I find it interesting/telling that that 2-disc Essential set only has a little over half of the songs that appear on I’ll Be Seeing You and Greatest Hits combined. That’s often the trick with these older, pre-33 & 1/3 album acts: their songs, while not always completely interchangeable, were often pretty samey. It’s sometimes more important that Sinatra, Dorsey, & Co. are performing A slow, romantic ballad rather than a PARTICULAR slow, romantic ballad. It also shows, in a certain respect, how little the specific track listings of CDs focusing on this era of Sinatra’s career matter. Each one only bothers to include one of the two biggest hits of Sinatra had with the band (“I’ll Never Smile Again” on Greatest Hits, “There Are Such Things” on I’ll Be Seeing You) and the success that a song had in the 1940s seems to have had little impact on whether or not it would be selected for a CD track list.[1] This is exacerbated by the fact that, well, this isn’t really a well-remembered period of Sinatra’s career in the first place. Unless you were listening to it as it came out in the early 1940s or are a real fan of Sinatra and/or Dorsey and/or big band music in general, you probably don’t have any strong feelings on a specific song that appears on any of these CDs. There aren’t any songs from this period that everyone would expect to be on it, no early ‘40s equivalent of “My Way.” However, don’t let that deter you from seeking out this music. It’s well worth listening too, even if Sinatra and Dorsey are better at capturing a certain kind of style than crafting a specific pop song that only they could have come up with.

(Fun fact: some of this music was mastered from glass parts. Didn’t know you could record sounds to glass.
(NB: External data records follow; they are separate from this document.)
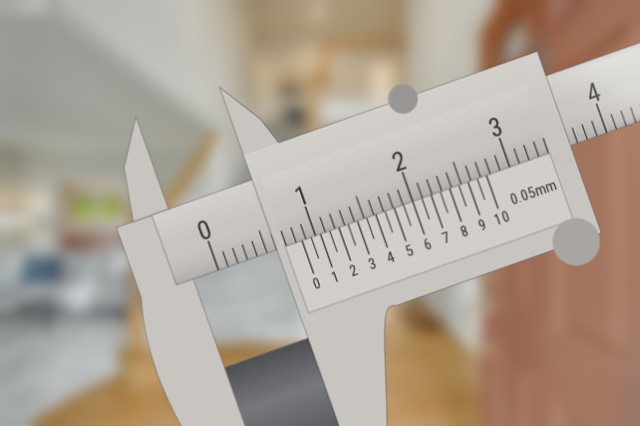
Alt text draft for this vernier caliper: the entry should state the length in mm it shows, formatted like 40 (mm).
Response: 8.6 (mm)
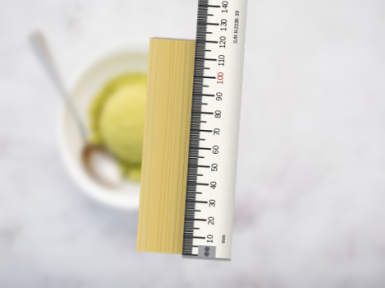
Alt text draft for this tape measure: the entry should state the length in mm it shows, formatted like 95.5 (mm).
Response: 120 (mm)
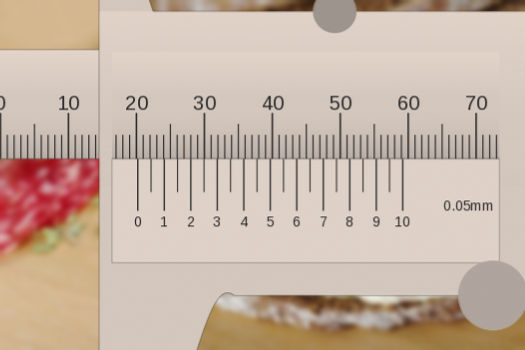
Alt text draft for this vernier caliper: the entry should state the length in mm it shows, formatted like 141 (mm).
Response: 20.2 (mm)
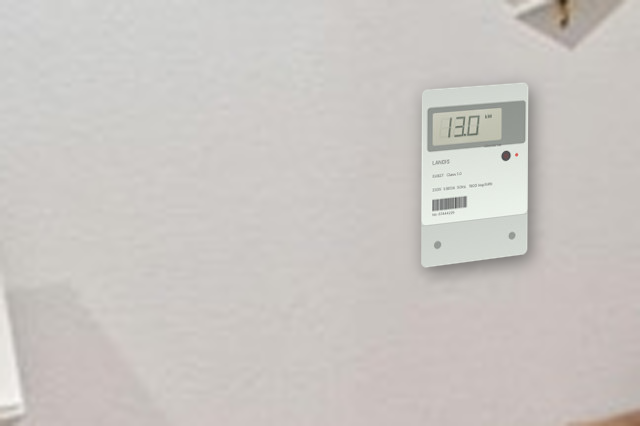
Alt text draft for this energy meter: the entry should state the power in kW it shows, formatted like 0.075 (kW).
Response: 13.0 (kW)
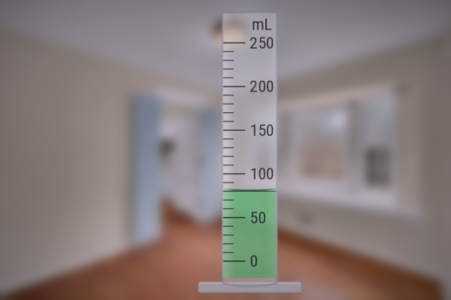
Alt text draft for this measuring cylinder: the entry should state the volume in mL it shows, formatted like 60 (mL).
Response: 80 (mL)
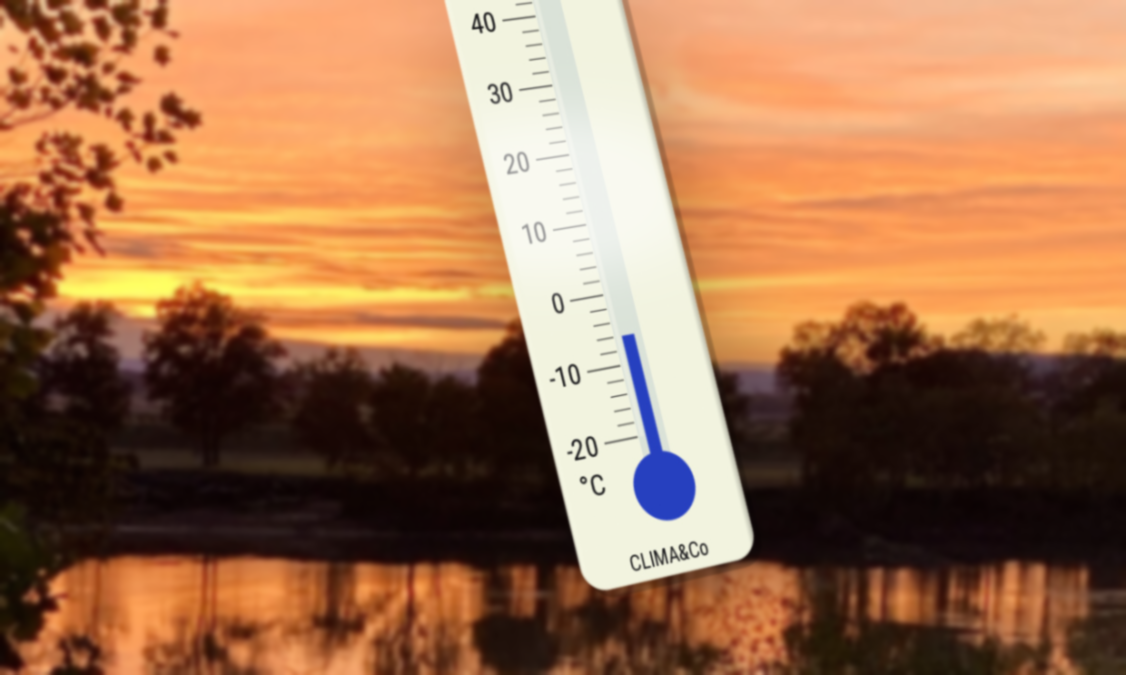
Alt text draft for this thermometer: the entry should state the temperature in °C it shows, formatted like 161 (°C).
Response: -6 (°C)
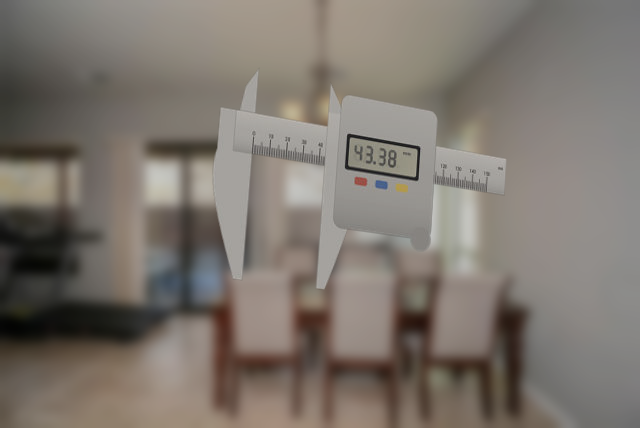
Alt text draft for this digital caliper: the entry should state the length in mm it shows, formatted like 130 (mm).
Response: 43.38 (mm)
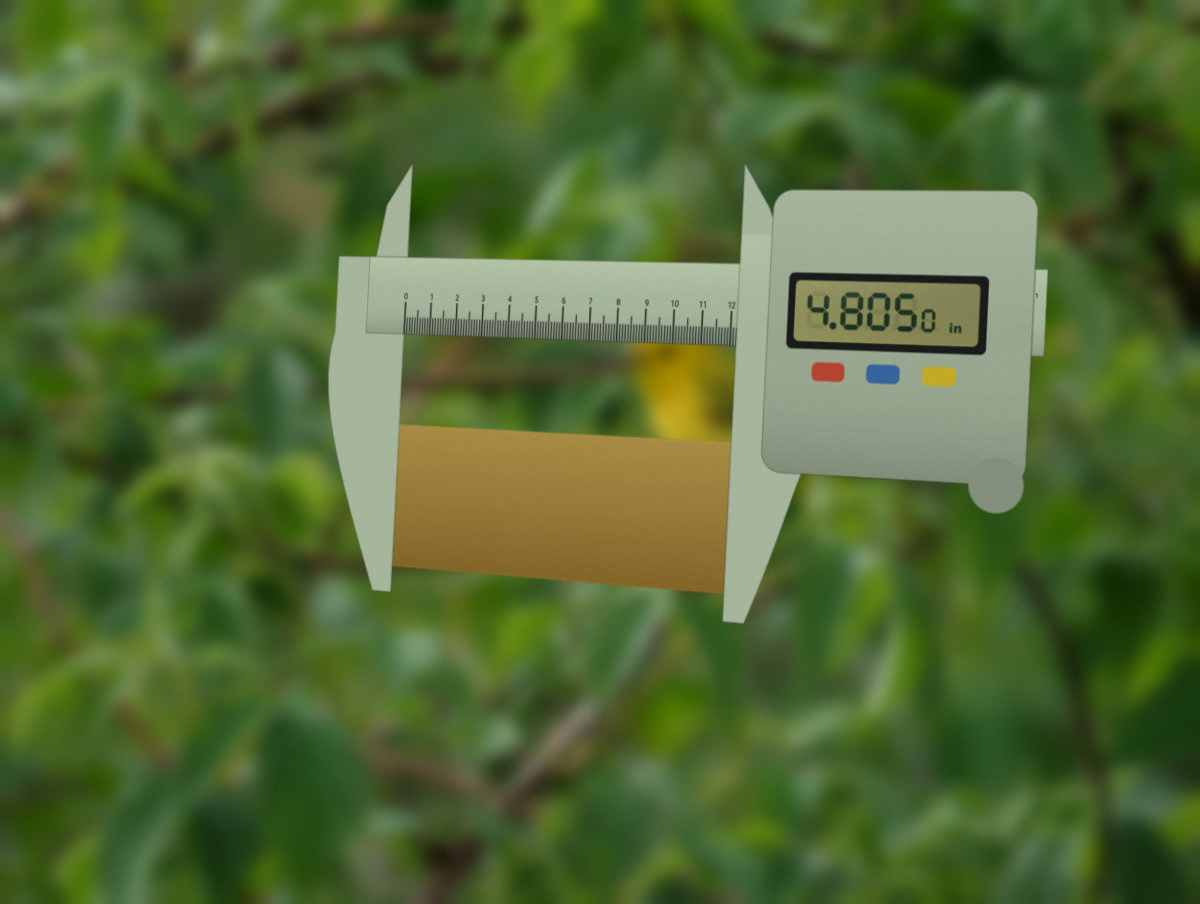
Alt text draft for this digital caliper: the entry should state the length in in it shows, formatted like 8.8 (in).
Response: 4.8050 (in)
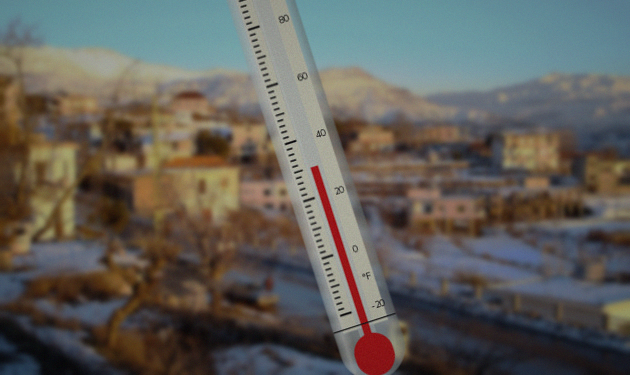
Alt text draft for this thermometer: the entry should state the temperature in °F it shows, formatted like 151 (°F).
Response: 30 (°F)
The More You Know!)


[1] Of course, determining what qualified as a hit in American music prior to 1954, when the Billboard charts as we know them first got organized, is a crapshoot at best. Even the best (and, until very recently, only real) source I found, Joel Whitburn’s Pop Memories 1890-1954, admits that its findings were cobbled together from a variety of sources and involved a certain amount of guess work and approximation to make any of the information useful.